■ **Work item**
An exact transcription of every entry is required, with the images left out.

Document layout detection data
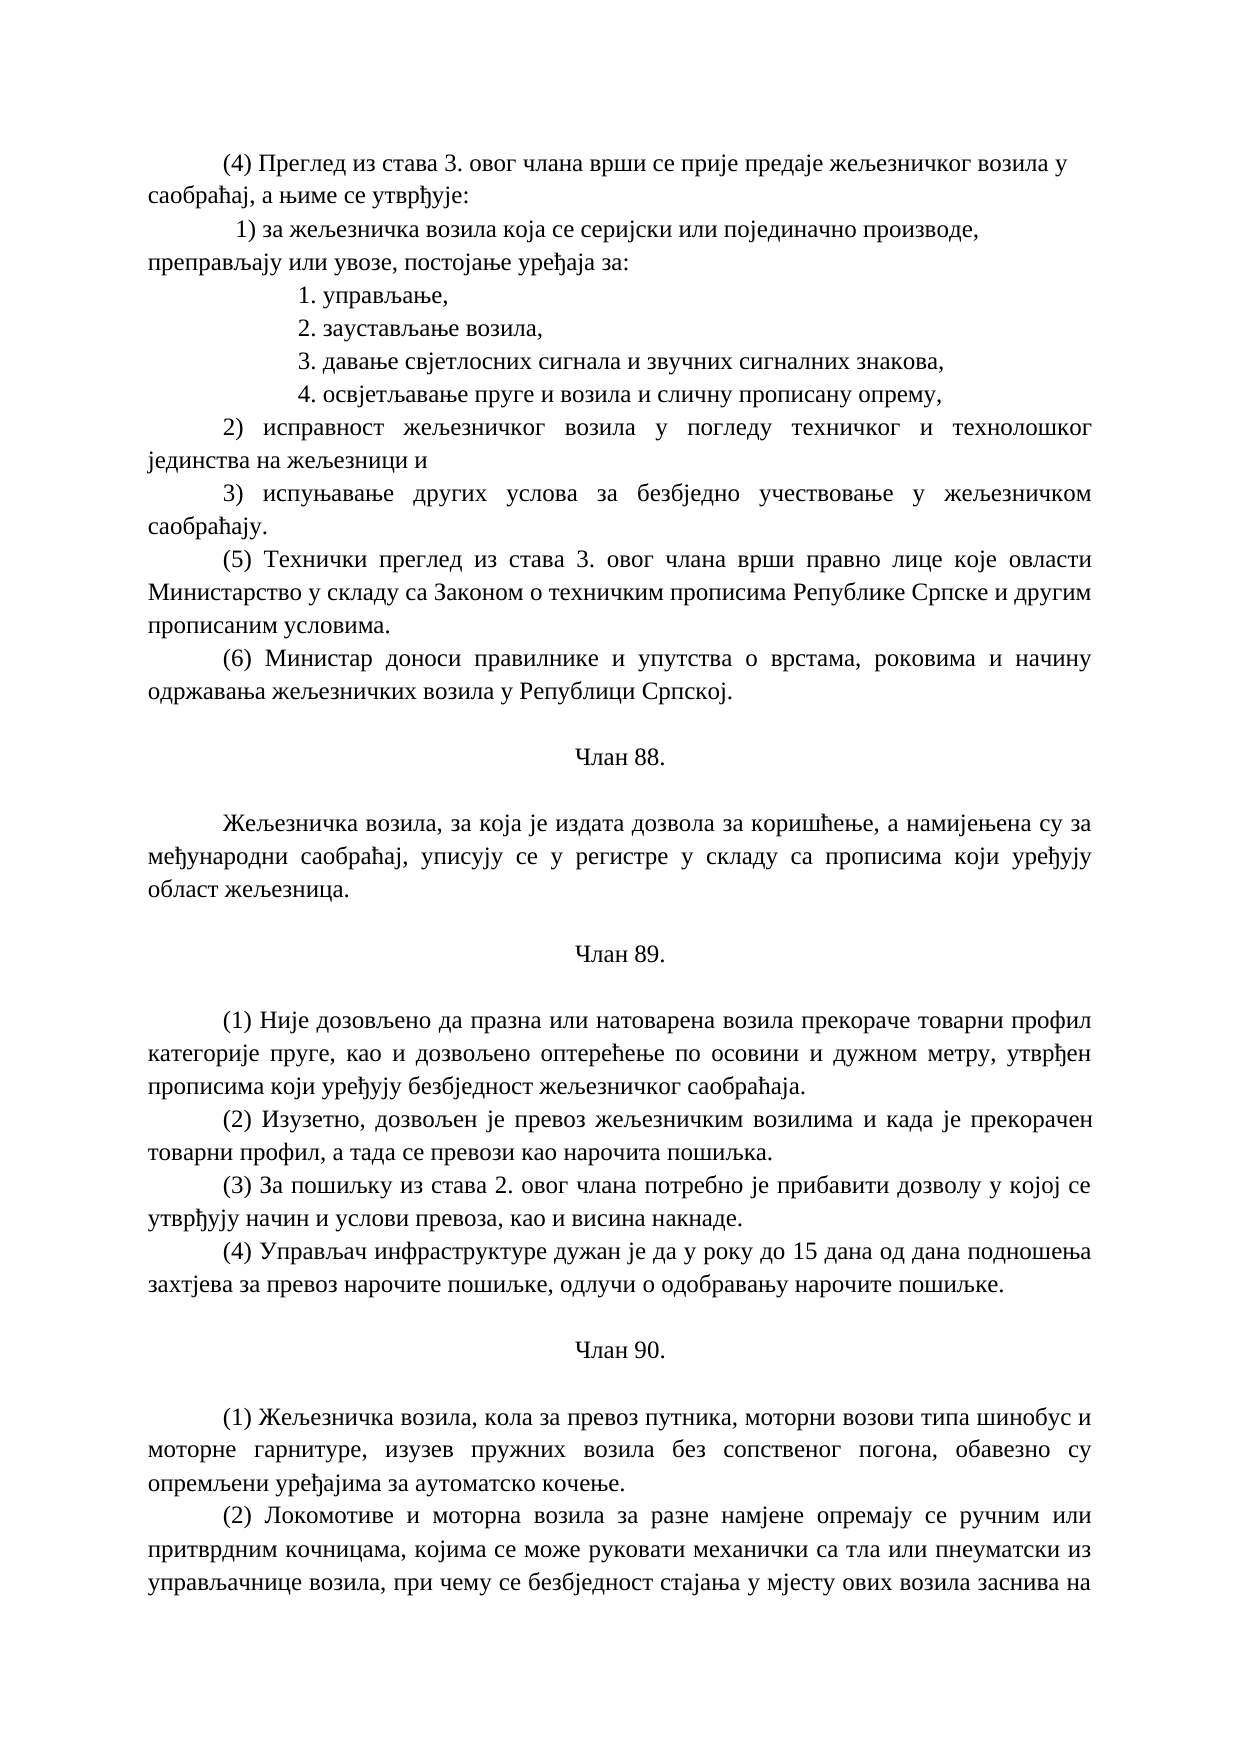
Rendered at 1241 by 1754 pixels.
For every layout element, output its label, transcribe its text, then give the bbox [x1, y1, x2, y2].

text 4. освјетљавање пруге и возила и сличну прописану опрему, [223, 379, 1093, 407]
text 1. управљање, [223, 280, 1093, 308]
text 3. давање свјетлосних сигнала и звучних сигналних знакова, [223, 346, 1093, 374]
text 3) испуњавање других услова за безбједно учествовање у жељезничком саобраћају. [148, 478, 1093, 539]
text (2) Изузетно, дозвољен је превоз жељезничким возилима и када је прекорачен товарни профил, а тада се превози као нарочита пошиљка. [148, 1104, 1093, 1166]
text (4) Преглед из става 3. овог члана врши се прије предаје жељезничког возила у саобраћај, а њиме се утврђује: 1) за жељезничка возила која се серијски или појединачно производе, преправљају или увозе, постојање уређаја за: [148, 148, 1093, 275]
text (1) Није дозовљено да празна или натоварена возила прекораче товарни профил категорије пруге, као и дозвољено оптерећење по осовини и дужном метру, утврђен прописима који уређују безбједност жељезничког саобраћаја. [148, 1005, 1093, 1100]
text Члан 90. [148, 1336, 1093, 1364]
text Члан 88. [148, 742, 1093, 771]
text Члан 89. [148, 939, 1093, 968]
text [148, 1501, 1093, 1595]
text Жељезничка возила, за која је издата дозвола за коришћење, а намијењена су за међународни саобраћај, уписују се у регистре у складу са прописима који уређују област жељезница. [148, 808, 1093, 903]
text 2) исправност жељезничког возила у погледу техничког и технолошког јединства на жељезници и [148, 412, 1093, 473]
text (3) За пошиљку из става 2. овог члана потребно је прибавити дозволу у којој се утврђују начин и услови превоза, као и висина накнаде. [148, 1170, 1093, 1232]
text (1) Жељезничка возила, кола за превоз путника, моторни возови типа шинобус и моторне гарнитуре, изузев пружних возила без сопственог погона, обавезно су опремљени уређајима за аутоматско кочење. [148, 1402, 1093, 1496]
text (4) Управљач инфраструктуре дужан је да у року до 15 дана од дана подношења захтјева за превоз нарочите пошиљке, одлучи о одобравању нарочите пошиљке. [148, 1236, 1093, 1298]
text (5) Технички преглед из става 3. овог члана врши правно лице које овласти Министарство у складу са Законом о техничким прописима Републике Српске и другим прописаним условима. [148, 544, 1093, 639]
text (6) Министар доноси правилнике и упутства о врстама, роковима и начину одржавања жељезничких возила у Републици Српској. [148, 643, 1093, 705]
text 2. заустављање возила, [223, 313, 1093, 341]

■ **Exercise solution**
Rendered at 1241 by 1754 pixels.
For every layout element, output its label, transcribe its text, then give the bbox [x1, y1, x2, y2].

text 4. освјетљавање пруге и возила и сличну прописану опрему, [223, 379, 1093, 407]
text 1. управљање, [223, 280, 1093, 308]
text 3. давање свјетлосних сигнала и звучних сигналних знакова, [223, 346, 1093, 374]
text 3) испуњавање других услова за безбједно учествовање у жељезничком саобраћају. [148, 478, 1093, 539]
text (2) Изузетно, дозвољен је превоз жељезничким возилима и када је прекорачен товарни профил, а тада се превози као нарочита пошиљка. [148, 1104, 1093, 1166]
text (4) Преглед из става 3. овог члана врши се прије предаје жељезничког возила у саобраћај, а њиме се утврђује: 1) за жељезничка возила која се серијски или појединачно производе, преправљају или увозе, постојање уређаја за: [148, 148, 1093, 275]
text (1) Није дозовљено да празна или натоварена возила прекораче товарни профил категорије пруге, као и дозвољено оптерећење по осовини и дужном метру, утврђен прописима који уређују безбједност жељезничког саобраћаја. [148, 1005, 1093, 1100]
text Члан 90. [148, 1336, 1093, 1364]
text Члан 88. [148, 742, 1093, 771]
text Члан 89. [148, 939, 1093, 968]
text [148, 1501, 1093, 1595]
text Жељезничка возила, за која је издата дозвола за коришћење, а намијењена су за међународни саобраћај, уписују се у регистре у складу са прописима који уређују област жељезница. [148, 808, 1093, 903]
text 2) исправност жељезничког возила у погледу техничког и технолошког јединства на жељезници и [148, 412, 1093, 473]
text (3) За пошиљку из става 2. овог члана потребно је прибавити дозволу у којој се утврђују начин и услови превоза, као и висина накнаде. [148, 1170, 1093, 1232]
text (1) Жељезничка возила, кола за превоз путника, моторни возови типа шинобус и моторне гарнитуре, изузев пружних возила без сопственог погона, обавезно су опремљени уређајима за аутоматско кочење. [148, 1402, 1093, 1496]
text (4) Управљач инфраструктуре дужан је да у року до 15 дана од дана подношења захтјева за превоз нарочите пошиљке, одлучи о одобравању нарочите пошиљке. [148, 1236, 1093, 1298]
text (5) Технички преглед из става 3. овог члана врши правно лице које овласти Министарство у складу са Законом о техничким прописима Републике Српске и другим прописаним условима. [148, 544, 1093, 639]
text (6) Министар доноси правилнике и упутства о врстама, роковима и начину одржавања жељезничких возила у Републици Српској. [148, 643, 1093, 705]
text 2. заустављање возила, [223, 313, 1093, 341]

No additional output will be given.